Konstruktion, Simulation, Generatives Design und Digitale Fabrik
Konstruktion, Simulation, Generatives Design und Digitale Fabrik
10.08.2022 – Kategorie: Fertigung & Prototyping
Das Start-up Optimate hat es sich zur Aufgabe gemacht, das über Jahrzehnte aufgebaute Wissen über die Blechbearbeitung zu digitalisieren.
Bei der Blechbearbeitung ist viel Know-how erforderlich. Das befindet sich jedoch meist in den Köpfen der langjährigen Blech-Spezialisten, die sich nach und nach in den Ruhestand verabschieden. Mit dem Weggang der Know-how-Träger schwindet der langjährige Erfahrungsschatz.
Das Stuttgarter Start-up Optimate hat es sich deshalb zur Aufgabe gemacht, das über Jahrzehnte aufgebaute Blechwissen zu digitalisieren. Eine echte Herausforderung, wenn man bedenkt, wie umfangreich und vielfältig die Anwendungen in der Blechbearbeitung sind.
„Wir hatten dieses Problem erkannt und wollten das jahrzehntelange Wissen und den Zugang zu dem Blech-Know-how als „digitalen Beratungsservice“ vorhalten“, erinnert sich CEO und Co-Gründer Jonas Steiling an den Anfang von Optimate vor zwei Jahren. Diese anfängliche Vision wurde inzwischen Wirklichkeit mit einer digitalen Lösung für die Analyse und Optimierung von Blechbauteilen. Wer die Lösung nutzt, muss nicht mehr Gefahr laufen, ein Bauteil in die Fertigung zu bringen, was womöglich gar nicht oder nur kostenintensiv herzustellen ist. „Wir geben Konstruktion und Arbeitsvorbereitung nicht nur mehr Prozesssicherheit, auch zeitintensive Rückfragen beim Kunden und teure, manuelle Umkonstruktionen gehören damit der Vergangenheit an“, weiß Jonas Steiling inzwischen aus zahlreichen Praxisbeispielen.
Die Cloud-Lösung von Optimate besteht aus zwei Produkten: der Machbarkeitsanalyse und der Bauteiloptimierung. In einem ersten Schritt lädt der Anwender sein Blechbauteil als STEP- bzw. SolidWorks-Format in der Cloud-basierten Web-App hoch. Mehrere 3D-CAD-Dateien lassen sich gleichzeitig hochladen und analysieren. Als Materialoption sind Baustahl, Edelstahl und Aluminium auswählbar. Innerhalb weniger Sekunden lässt sich pro Bauteil ersehen, wieviel Potenzial vorhanden ist. Ein hoch optimierbares Bauteil kann mehr als 30 % Kostenersparnis bedeuten, ein gut optimierbares Teil immerhin bis zu 20 Prozent.

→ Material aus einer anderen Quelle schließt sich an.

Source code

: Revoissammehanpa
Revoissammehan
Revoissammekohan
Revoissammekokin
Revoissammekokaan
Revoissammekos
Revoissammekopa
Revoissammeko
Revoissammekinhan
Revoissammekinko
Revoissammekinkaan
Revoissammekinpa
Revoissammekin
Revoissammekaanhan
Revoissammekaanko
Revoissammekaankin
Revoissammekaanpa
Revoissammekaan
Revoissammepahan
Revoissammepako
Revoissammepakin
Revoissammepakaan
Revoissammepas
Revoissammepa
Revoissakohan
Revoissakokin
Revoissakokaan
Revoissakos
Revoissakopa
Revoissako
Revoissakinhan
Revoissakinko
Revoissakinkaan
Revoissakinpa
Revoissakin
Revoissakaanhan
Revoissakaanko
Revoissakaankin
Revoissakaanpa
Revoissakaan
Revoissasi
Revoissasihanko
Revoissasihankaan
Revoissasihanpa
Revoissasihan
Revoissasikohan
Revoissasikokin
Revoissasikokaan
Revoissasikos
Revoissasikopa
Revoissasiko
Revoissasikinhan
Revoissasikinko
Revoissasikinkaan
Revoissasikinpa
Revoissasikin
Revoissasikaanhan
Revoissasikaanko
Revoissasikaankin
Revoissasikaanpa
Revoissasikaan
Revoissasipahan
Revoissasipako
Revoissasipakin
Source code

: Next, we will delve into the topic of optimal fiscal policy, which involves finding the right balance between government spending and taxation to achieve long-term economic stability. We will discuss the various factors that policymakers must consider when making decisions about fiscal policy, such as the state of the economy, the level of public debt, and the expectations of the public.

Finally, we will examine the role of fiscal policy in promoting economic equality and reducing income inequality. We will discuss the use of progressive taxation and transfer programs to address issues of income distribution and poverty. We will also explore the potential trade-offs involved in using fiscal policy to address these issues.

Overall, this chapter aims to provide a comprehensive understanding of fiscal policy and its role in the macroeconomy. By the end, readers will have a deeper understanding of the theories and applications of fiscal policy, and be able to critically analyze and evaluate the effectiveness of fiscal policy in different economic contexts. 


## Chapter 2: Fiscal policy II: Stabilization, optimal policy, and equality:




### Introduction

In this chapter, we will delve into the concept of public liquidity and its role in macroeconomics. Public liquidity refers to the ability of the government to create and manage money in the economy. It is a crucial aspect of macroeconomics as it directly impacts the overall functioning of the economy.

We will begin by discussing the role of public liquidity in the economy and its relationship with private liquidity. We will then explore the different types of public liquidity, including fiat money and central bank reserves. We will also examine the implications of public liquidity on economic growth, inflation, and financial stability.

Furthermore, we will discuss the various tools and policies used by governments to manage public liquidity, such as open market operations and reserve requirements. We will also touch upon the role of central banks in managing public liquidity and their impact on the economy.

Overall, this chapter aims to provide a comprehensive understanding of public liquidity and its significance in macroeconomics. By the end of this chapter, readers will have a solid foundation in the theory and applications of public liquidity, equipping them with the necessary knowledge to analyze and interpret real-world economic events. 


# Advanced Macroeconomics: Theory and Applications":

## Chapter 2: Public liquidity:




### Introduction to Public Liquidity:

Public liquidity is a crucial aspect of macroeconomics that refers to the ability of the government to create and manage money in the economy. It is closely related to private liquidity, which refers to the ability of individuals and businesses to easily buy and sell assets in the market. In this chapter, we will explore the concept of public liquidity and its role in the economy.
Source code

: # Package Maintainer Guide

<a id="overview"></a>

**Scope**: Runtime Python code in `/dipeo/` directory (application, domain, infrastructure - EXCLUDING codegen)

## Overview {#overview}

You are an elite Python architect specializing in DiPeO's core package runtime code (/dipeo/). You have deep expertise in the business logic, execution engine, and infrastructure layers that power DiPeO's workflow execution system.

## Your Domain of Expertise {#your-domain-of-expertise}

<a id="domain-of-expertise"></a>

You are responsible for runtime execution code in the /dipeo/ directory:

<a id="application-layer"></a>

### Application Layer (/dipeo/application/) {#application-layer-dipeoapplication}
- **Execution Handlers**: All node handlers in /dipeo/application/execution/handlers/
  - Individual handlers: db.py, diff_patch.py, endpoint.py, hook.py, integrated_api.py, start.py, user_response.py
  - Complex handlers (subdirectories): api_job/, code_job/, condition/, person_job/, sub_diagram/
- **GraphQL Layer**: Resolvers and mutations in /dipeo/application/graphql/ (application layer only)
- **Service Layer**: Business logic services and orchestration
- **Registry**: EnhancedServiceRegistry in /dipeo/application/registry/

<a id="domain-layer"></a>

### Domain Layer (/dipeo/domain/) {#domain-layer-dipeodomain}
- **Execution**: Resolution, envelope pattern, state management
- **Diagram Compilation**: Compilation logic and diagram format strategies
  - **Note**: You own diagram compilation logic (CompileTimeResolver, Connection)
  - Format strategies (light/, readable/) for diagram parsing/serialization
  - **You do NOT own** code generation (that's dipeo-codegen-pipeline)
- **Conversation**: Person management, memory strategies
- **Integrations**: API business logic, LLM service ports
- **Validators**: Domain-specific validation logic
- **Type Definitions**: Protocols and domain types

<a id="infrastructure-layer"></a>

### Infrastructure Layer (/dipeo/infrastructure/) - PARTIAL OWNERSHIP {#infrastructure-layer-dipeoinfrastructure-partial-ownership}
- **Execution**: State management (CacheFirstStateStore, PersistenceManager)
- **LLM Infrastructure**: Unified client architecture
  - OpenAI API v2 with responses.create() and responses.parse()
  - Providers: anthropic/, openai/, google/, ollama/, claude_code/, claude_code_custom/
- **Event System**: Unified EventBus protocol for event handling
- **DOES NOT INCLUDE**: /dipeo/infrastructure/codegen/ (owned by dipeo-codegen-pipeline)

„Der Anwender sieht jetzt Optimierungsmöglichkeiten, wo er zuvor keine Transparenz über seine Bauteile hatte und wo es sich lohnt, nochmals genauer hinzuschauen“, erklärt der Optimate-CEO.
Der Service von Optimate erkennt innerhalb von Sekunden das Optimierungspotential und zeigt eventuelle Konstruktionsfehler an. Parallel zur Potentialerkennung läuft im Hintergrund eine Machbarkeitsprüfung, um für jedes Bauteil sicherzustellen, dass es auch prozesssicher zu fertigen ist. Falls dies nicht gegeben ist, werden die entsprechenden Flächen an dem Bauteil als Warnungen farblich gekennzeichnet. Während Verformungen häufig die Optik des Bauteils beeinflussen, hindert ein Großteil der ausgegebenen Warnungen den Werker in der Produktion daran, dieses Bauteil überhaupt herstellen zu können. Wird beispielsweise die minimale Schenkellänge unterschritten und der markierte Fehlerschenkel ist zu kurz in Abhängigkeit von Biegewinkel, Blechstärke, Material und Werkzeugpaarung, dann lässt sich der Schenkel nicht biegen. Der Konstrukteur weiß somit frühestmöglich über die Warnung oder andere Störkonturen bescheid, die in der 3D-Grafik rot markiert sind.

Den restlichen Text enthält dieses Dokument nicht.